Pfizer is a Fortune 500 company that embraces the spirit of a small company while exploiting the advantages of its unmatched scale and reach.

Position: Sr. Executive – Microbiology

Location: Vizag, Andhra Pradesh, India

Job Description:

Why Patients Need You

Everything we do, every day, is in line with an unwavering commitment to the quality and the delivery of safe and effective products to patients.  Our science and risk-based compliant quality culture are flexible, innovative, and customer-oriented. Whether you are involved in the development, maintenance, compliance, or analysis through research programs, your contribution will directly impact patients.

What You Will Achieve

  • You will be a member of Pfizer’s dedicated and highly effective quality assurance and control team.
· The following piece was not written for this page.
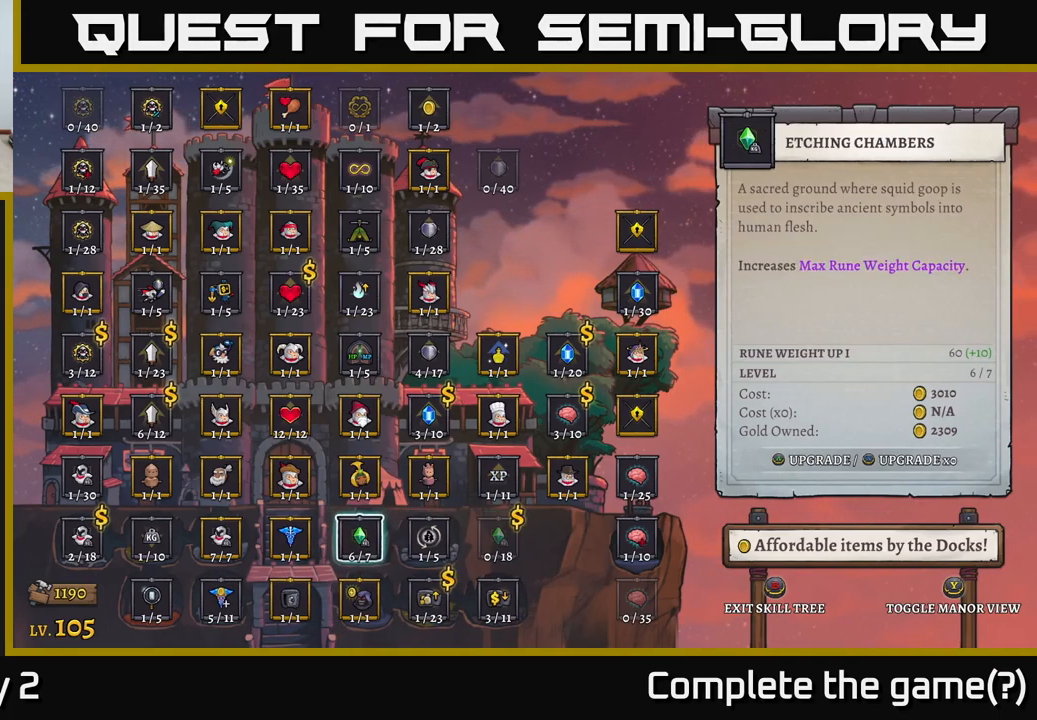
{"buttons": [], "left_stick": "right", "right_stick": "center", "events": [[217, "left_stick", "right"], [333, "left_stick", "center"], [434, "left_stick", "right"]]}
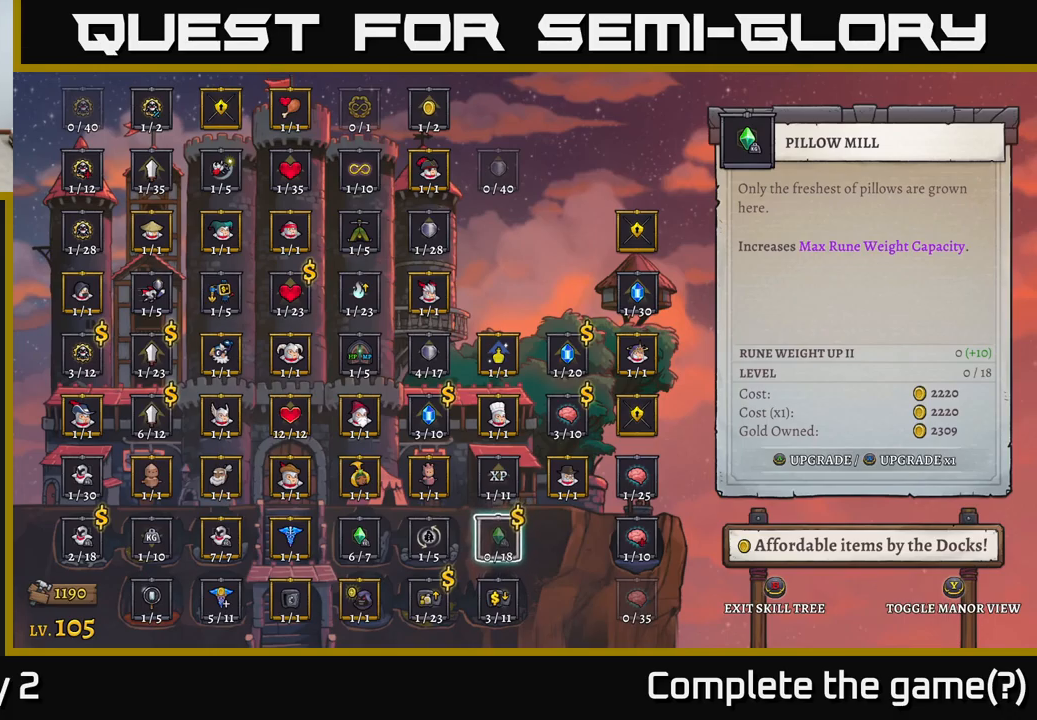
{"buttons": [], "left_stick": "center", "right_stick": "center", "events": [[34, "left_stick", "center"], [167, "A", "down"], [217, "A", "up"]]}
Your knowledge of quality control will be helpful to support our quality programs.
  • Your ability to analyze chemical, biological or microbiological products will help us manage our quality.
  • Your contribution to environmental testing, utility monitoring, analytical testing, microbial identification, and sterility testing will help Pfizer provide safe drugs to its patients.
  • Your qualifications of unique Quality Control instruments will help us meet accuracy specifications for sample management, retains management, interpretation and evaluation.
  • You will also be relied on for establishing requirements for the transfer of methodology from R&D.
  • As an associate, your focus on the job will contribute in achieving project tasks and goals.
  • Through your domain knowledge and commitment, you will create a collaborative teaming environment for your colleagues.
  • It is your hard work and focus that will help in making Pfizer ready to achieve new milestones and help patients across the globe.

How You Will Achieve It

  • Contribute to the completion of complex projects, manage own time to meet agreed targets and develop plans for work activities on own projects within a team.
  • Lead efforts to improve process performance, procedures and reporting to meet changing quality and regulatory compliance.
  • Able to create, review, and approve compliant test method transfer and validation protocols and reports and equipment qualification/computer validation records.
  • Perform tasks associated with maintaining Current Good Manufacturing Practices {part of GxP} compliant Quality Control and Stability laboratories.
  • Support preparation of media, receipt, storage and handling of Bio ball cultures, and investigations related to microbiology.
  • Perform testing including, but not limited to clinical and/or commercial product, raw materials, validation, stability, and Environment Monitoring samples.
  • Support detailing requirements for Laboratory Information Management System builds, building, testing and managing its Master Data changes.
  • Review and authorize all laboratory data and have an extensive overall knowledge of all laboratory operations.
  • Serve on cross functional teams to represent Quality Control and facilitate communications and activities/projects
  • Perform safety inspection of laboratories and surrounding office area as assigned and prepare a report.
  • Participate in out-of-specification and failure investigations and recommend corrective actions and demonstrate problem solving abilities.
  • Train junior colleagues and may develop training plans and/or oversee training activities for groups.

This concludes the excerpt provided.